PIA offers no respite

The new Petroleum Industry Act stipulates the terms for what is now termed as ‘Domestic Gas Delivery Obligations’ based on the ‘Domestic Gas Demand Requirements’ which is the total amount of marketable natural gas required for all wholesale customers of strategic sectors including power.

The law said it wants to promote bilateral contracting between wholesale customers of strategic sectors and gas suppliers on a free market basis after the market becomes developed but continues to regulate it.

“In terms of pricing, the expectation of a market-based pricing regime which would boost investments in the gas-to-power value chain was not met in the PIA, as the pricing framework is still regulated, although the floor price for the power sector is not stated in the Act,” Ivie Ehanmo, an energy lawyer said in a note.

She said that with price control, insufficient payment of invoices by GenCos, legacy debts to the gas suppliers and uncertainty around the price of gas- ‘what’s in it for investors?’ she asked.

BusinessDay’s findings showed International Oil Companies (IOCs) producing gas are turning their focus to the international market and abandoning the domestic market leading to constant shortage.
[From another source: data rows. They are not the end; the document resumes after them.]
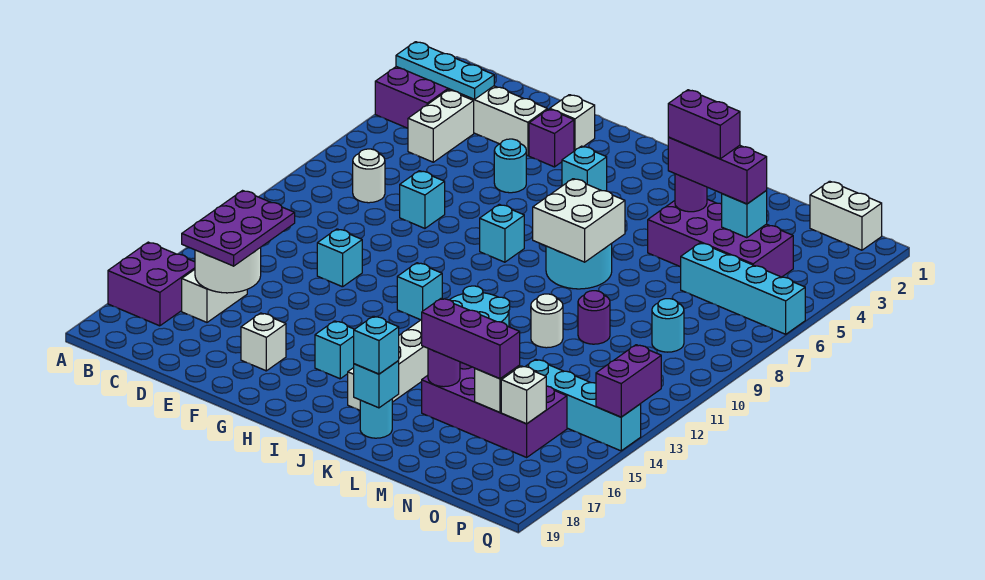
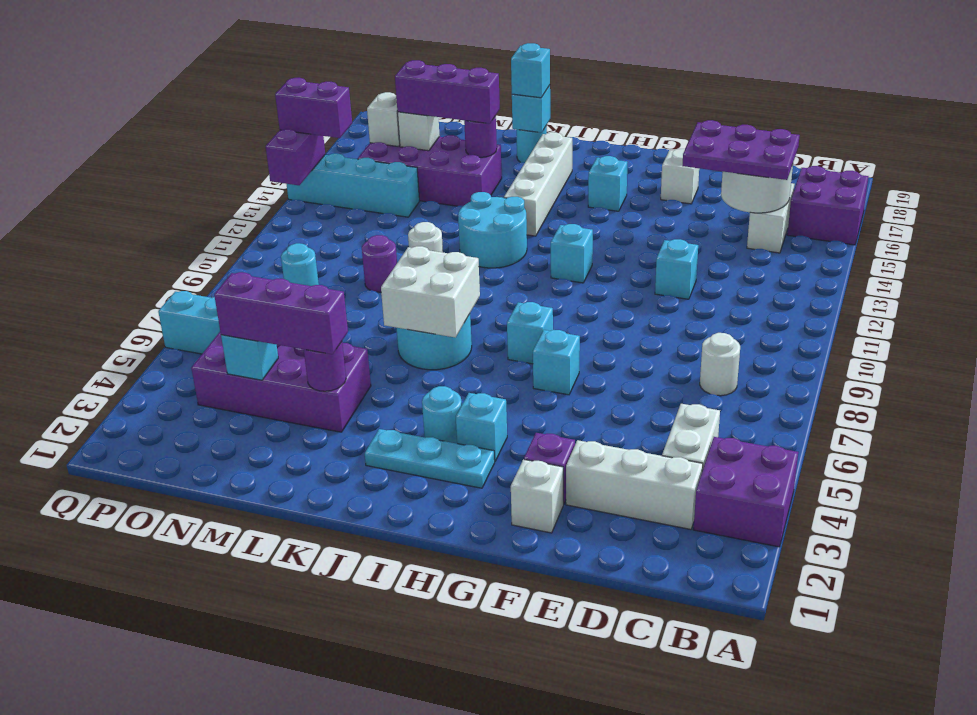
cyan 1x3 plate [396,42,494,99] -> cyan 1x3 plate moved to [365,429,495,488]
purple 2x3 plate [182,191,295,266] -> purple 2x3 plate turned to [682,120,800,180]
cyan 1x1 brick [400,171,445,228] -> cyan 1x1 brick moved to [533,330,580,395]
cyan 1x1 round brick [494,139,526,193] -> cyan 1x1 round brick moved to [422,386,462,444]
purple 1x2 brick [668,90,740,159] -> purple 1x2 brick moved to [275,78,352,138]
white 1x2 brick [810,181,882,250] -> none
The same IOCs who are delaying taking investment decisions on oil and gas projects in Nigeria have been announcing big ticket investments in other countries with less gas than Nigeria. Total Energies is pouring money into Mozambique’s gas sector building new LNG trains while ExxonMobil is spending billions of dollars in new developments in Guyana.

In 2020, the government declared a decade of gas and has been encouraging oil and gas companies to stop flaring gas, but rather convert it for domestic use.

“One of the most foundational obstacles to ending permanent gas flaring is that gas pricing was mostly fixed and not floating based on the bending moment formular where gas tracks diesel prices by 40 percent per time,” Kelvin Emmanuel, cofounder of Dairy Hills said.